● INPUT RECORDS
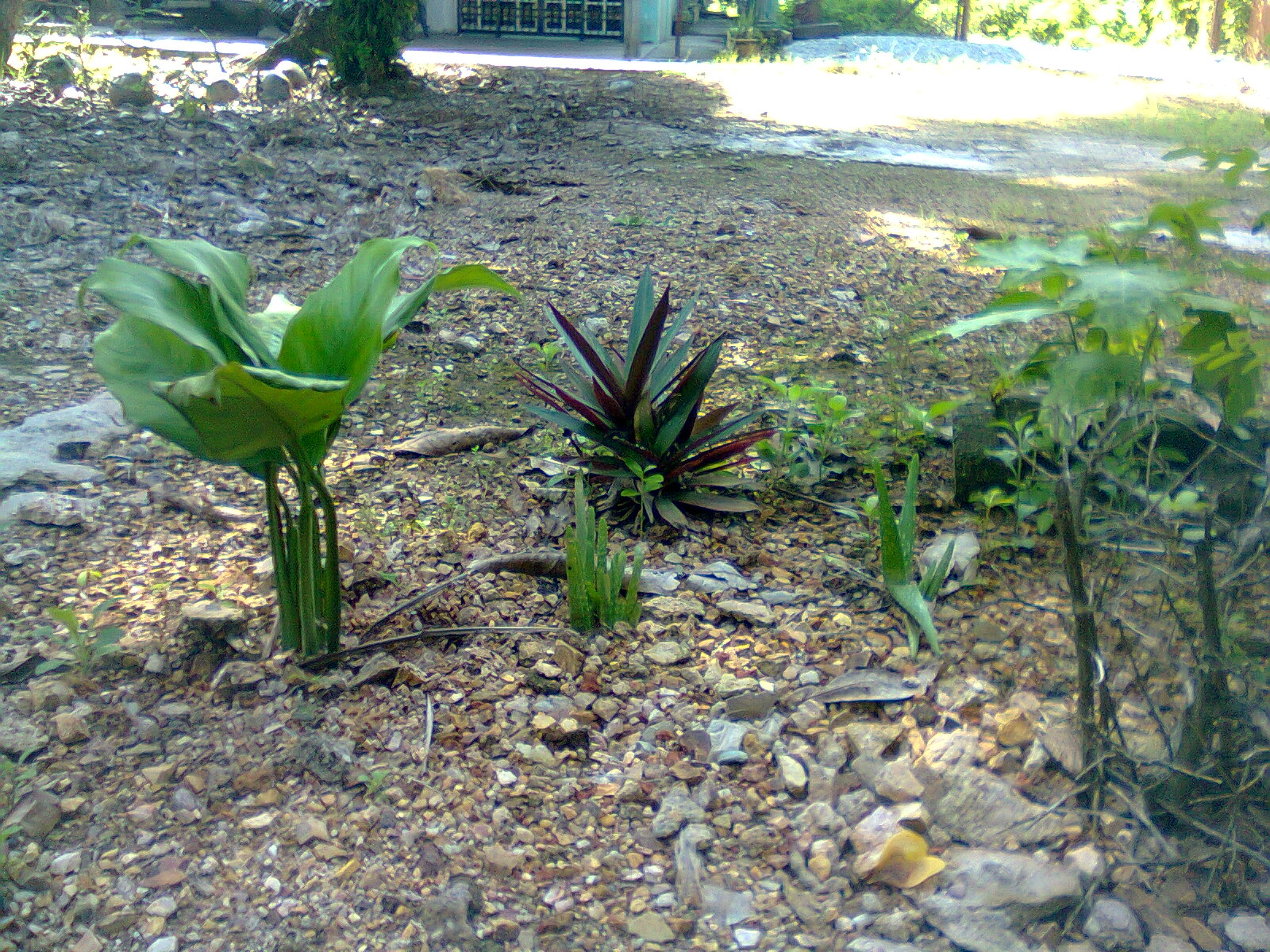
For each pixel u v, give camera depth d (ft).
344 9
--
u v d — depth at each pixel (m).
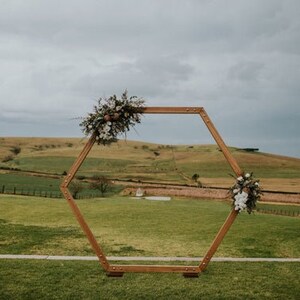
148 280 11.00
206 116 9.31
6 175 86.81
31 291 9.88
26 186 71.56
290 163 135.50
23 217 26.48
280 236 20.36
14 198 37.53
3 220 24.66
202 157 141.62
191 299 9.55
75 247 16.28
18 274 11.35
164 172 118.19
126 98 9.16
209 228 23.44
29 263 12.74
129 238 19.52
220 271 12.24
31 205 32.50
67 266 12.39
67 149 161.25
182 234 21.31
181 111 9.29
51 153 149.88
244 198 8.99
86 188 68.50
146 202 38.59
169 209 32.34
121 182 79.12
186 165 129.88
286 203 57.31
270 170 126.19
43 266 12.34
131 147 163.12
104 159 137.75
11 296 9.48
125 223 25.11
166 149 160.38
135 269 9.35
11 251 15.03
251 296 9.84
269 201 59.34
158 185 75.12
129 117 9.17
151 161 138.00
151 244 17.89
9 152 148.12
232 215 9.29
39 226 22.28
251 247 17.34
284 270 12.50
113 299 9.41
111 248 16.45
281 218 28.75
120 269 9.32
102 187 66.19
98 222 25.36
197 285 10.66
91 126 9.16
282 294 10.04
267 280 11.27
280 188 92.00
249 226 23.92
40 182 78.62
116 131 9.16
...
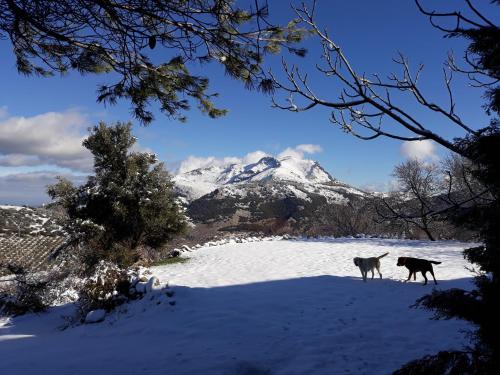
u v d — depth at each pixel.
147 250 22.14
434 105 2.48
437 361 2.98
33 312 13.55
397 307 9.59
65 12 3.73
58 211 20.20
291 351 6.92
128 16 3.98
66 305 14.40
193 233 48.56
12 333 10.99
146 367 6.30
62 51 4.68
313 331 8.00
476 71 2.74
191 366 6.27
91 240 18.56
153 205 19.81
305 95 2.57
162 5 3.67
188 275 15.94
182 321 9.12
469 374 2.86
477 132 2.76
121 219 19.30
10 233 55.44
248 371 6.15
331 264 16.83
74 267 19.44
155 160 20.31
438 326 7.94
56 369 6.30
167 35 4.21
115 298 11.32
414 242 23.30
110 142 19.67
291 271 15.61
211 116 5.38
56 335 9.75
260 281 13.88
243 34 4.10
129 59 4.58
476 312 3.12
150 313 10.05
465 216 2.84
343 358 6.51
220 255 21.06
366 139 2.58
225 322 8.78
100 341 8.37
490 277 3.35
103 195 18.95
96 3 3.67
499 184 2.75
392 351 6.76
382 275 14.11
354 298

● EXERCISE OBJECTIVE
Transcribe each line of the data above, unaltered, from the one where "280 236 20.36" appears to the one where "244 198 8.99" appears, inclusive of both.

● TASK SOLUTION
280 236 20.36
14 198 37.53
3 220 24.66
202 157 141.62
191 299 9.55
75 247 16.28
18 274 11.35
164 172 118.19
126 98 9.16
209 228 23.44
29 263 12.74
129 238 19.52
220 271 12.24
31 205 32.50
67 266 12.39
67 149 161.25
182 234 21.31
181 111 9.29
51 153 149.88
244 198 8.99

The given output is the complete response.